At this time of year, the two main strands of Donald Campbell's working life converge in his Darling Point apartment. On the one hand, there's the interior design business, based from his home office in the monumental Glenhurst Gardens, built in the late 1950s. On the other, there is evidence of his annual stint creating a speciallydesigned collection of scarves for the Bayreuth opera festival in Germany.
Campbell moved into the Sydney building seven years ago and within seven weeks (with some help from Burley Katon Halliday's David Katon) had shifted and demolished walls and removed wobbly fake Corinthian columns, shag pile carpet, security bars ("it was like a big lion's cage," he says) and layers of window covering to transform it into the generous living/working place it is today.

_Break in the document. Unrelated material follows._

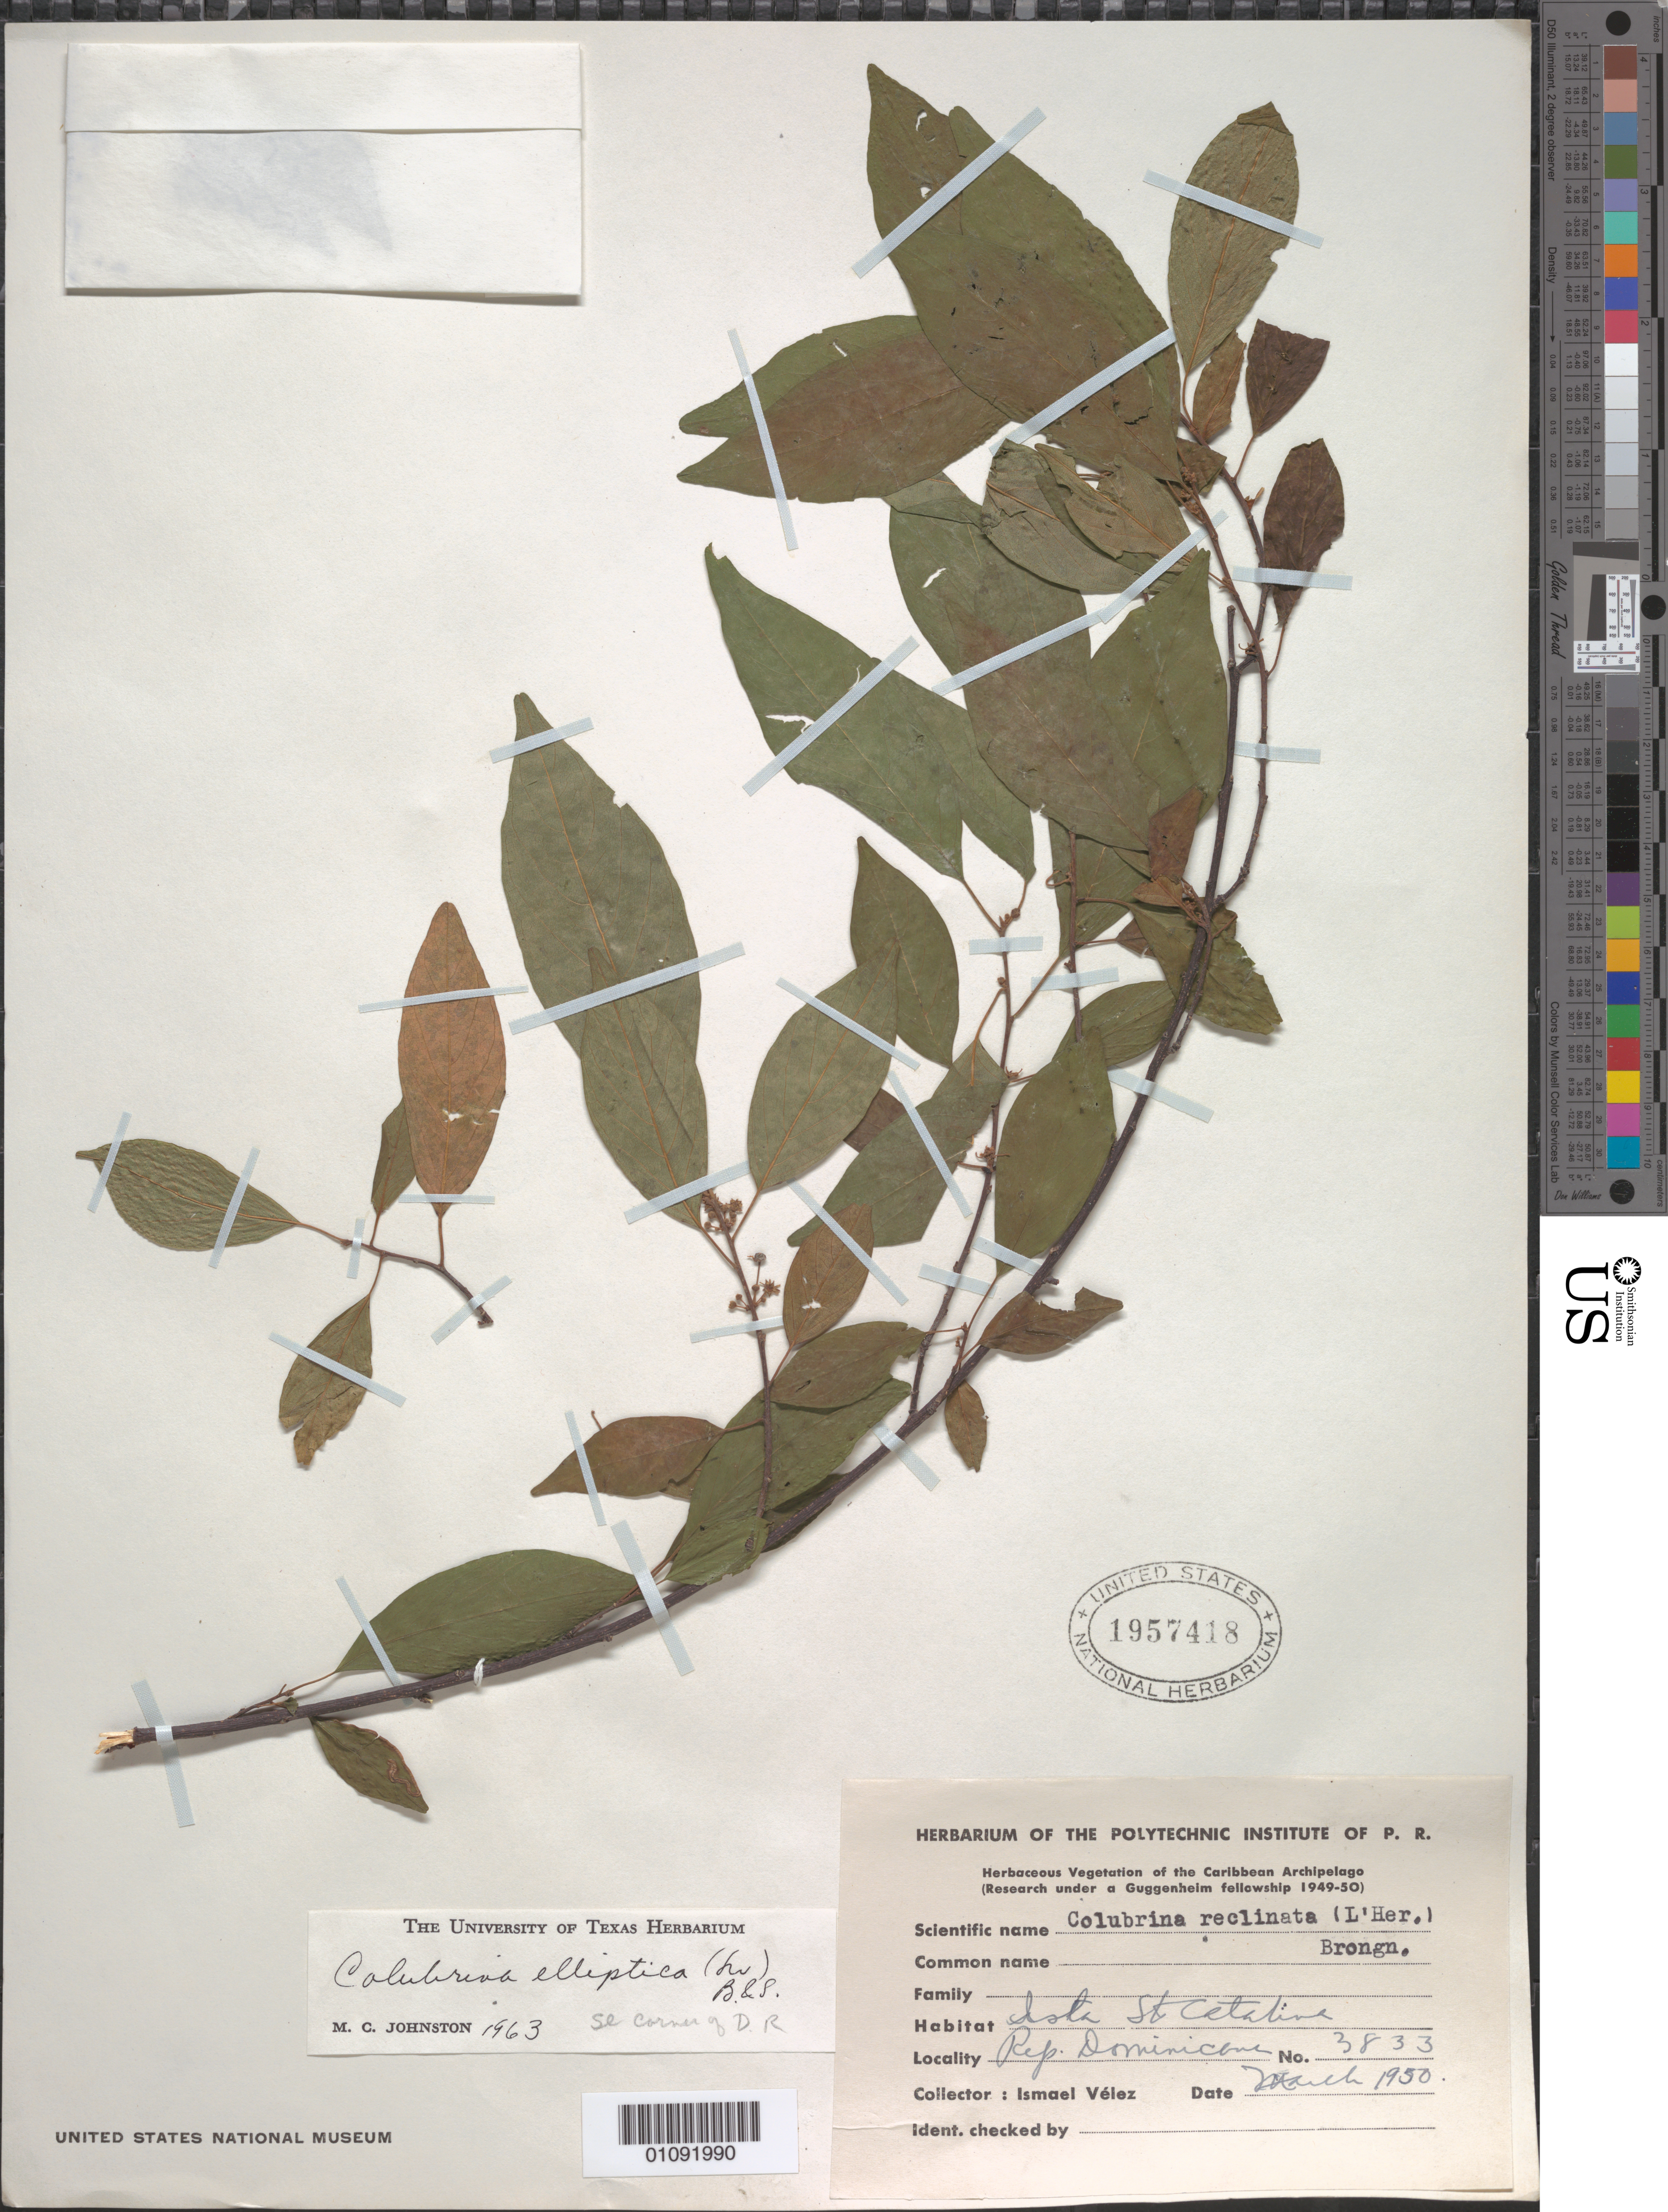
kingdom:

Now the apartment has symmetry, a sense of light and a logical flow of space where none existed previously. It's an apartment that appears to have evolved naturally, with furniture from different eras and parts of the world, including Rietveld chairs, Chinese table and stools, Norman Foster dining table and Kay Korbing chairs, sitting comfortably with Aboriginal payback spears, works by Bill Henson, Rosalie Gascoigne and Andy Warhol, and a fragment of an antique tapestry. "Pieces come and go," says Campbell, who finds much of the furniture in secondhand shops. "With clients, I prefer if they're prepared to work overtime than have everything finished in an instant - it's the same here."
Look in his office, which opens off the entrance hall and, alongside signs of his interior design work, there are hints of his other business: bolts of vibrant silk stand in the comer, file boxes marked 'silk and georgette lengths' and 'silk and velvet offcuts' sit on the shelf behind his desk. He opens one of the boxes and stacked neatly inside are extravagant sari lengths, sculptural silks, heavy beaded fabrics and a delicate ribbon-embroidered net. Some fabrics he's bought recently; others he's had for years.